# My summer kayak victims



## challenger (Dec 18, 2018)

I spend several days every weeks throwing top water plugs at these beauties. I fish from a kayak in a creek that has its mouth emptying into the ICW. Catching these in 1/2-3 feet of water is addictive. They usually hit with great purpose and inhale the plug. Even when they don't hook up they are great fun. I've had them hit 9 times before getting hooked but generally they give up if they don't eat it in 2-3 tries. The OT here is 18-27" and I've caught them up to 32" in this little creek. Great fun that free and only a 10 minute trip from my door to throwing my first cast. I usually lose 10-15 pounds each spring and summer. Unfortunately it comes back like a bad penny every winter. 
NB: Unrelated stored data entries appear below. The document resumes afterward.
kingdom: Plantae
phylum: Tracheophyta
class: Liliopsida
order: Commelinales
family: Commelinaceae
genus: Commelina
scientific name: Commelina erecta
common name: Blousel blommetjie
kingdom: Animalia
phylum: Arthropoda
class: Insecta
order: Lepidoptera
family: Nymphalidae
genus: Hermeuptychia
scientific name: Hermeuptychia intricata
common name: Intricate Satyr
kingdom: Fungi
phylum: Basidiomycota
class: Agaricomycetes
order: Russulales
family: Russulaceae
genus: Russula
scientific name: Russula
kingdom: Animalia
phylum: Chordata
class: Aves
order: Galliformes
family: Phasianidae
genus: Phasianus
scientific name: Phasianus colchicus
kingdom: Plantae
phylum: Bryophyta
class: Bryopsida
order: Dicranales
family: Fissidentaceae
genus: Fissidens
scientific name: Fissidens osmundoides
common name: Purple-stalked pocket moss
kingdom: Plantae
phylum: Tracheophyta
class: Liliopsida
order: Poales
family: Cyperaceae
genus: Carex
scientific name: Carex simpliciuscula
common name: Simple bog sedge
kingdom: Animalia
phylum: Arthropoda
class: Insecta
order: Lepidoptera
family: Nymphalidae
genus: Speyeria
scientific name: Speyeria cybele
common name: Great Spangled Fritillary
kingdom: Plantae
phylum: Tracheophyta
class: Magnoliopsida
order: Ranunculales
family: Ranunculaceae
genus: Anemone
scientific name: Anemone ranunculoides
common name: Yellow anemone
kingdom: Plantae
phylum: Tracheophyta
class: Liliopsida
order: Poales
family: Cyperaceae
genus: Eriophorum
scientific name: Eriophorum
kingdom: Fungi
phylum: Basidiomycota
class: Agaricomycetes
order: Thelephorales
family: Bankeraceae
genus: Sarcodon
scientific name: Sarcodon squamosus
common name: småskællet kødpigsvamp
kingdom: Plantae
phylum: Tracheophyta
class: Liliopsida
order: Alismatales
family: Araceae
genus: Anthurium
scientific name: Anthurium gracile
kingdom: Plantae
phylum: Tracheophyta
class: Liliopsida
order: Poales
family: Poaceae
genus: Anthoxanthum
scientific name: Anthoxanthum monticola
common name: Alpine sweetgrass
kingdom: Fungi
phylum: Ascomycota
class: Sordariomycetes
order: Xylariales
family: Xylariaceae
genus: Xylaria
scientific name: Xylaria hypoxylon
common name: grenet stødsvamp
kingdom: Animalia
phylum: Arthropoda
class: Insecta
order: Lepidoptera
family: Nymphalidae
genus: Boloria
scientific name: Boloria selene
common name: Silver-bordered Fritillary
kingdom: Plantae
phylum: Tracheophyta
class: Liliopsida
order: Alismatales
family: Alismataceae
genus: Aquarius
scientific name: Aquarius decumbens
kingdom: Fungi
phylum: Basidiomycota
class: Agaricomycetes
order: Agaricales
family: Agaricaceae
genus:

Sent from my Pixel 2 using Tapatalk


----------



## buzz sawyer (Dec 18, 2018)

Yum!


----------



## stihl sawing (Dec 18, 2018)

Looks like fun, what are they and are they good to eat?


----------



## buzz sawyer (Dec 18, 2018)

Spot tail / redfish. Yes, good eating.


----------



## challenger (Dec 18, 2018)

Yes excellent eating. They were overfished during the "blackened redfish" craz. Nc limits the take to one fish per day. 
They fight really hard too. 

Sent from my Pixel 2 using Tapatalk


----------



## Natster (Dec 18, 2018)

Where in this world are you?
I'm in Arkansas, USA.
N


----------



## ammoaddict (Dec 18, 2018)

challenger said:


> Yes excellent eating. They were overfished during the "blackened redfish" craz. Nc limits the take to one fish per day.
> They fight really hard too.
> 
> Sent from my Pixel 2 using Tapatalk


I have a friend that lives in Hampstead. He does landscaping and irrigation and sells palm trees.

Sent from my Moto G (4) using Tapatalk


----------



## stihl sawing (Dec 18, 2018)

Natster said:


> Where in this world are you?
> I'm in Arkansas, USA.
> N


You Arkysawians? don't know about ya'll. he is in North Carolina. That's what NC stands for.


----------



## challenger (Dec 18, 2018)

Hampstead NC 

Sent from my Pixel 2 using Tapatalk


----------



## Natster (Dec 18, 2018)

Sorry. I found it now. I did not find it before.
N


----------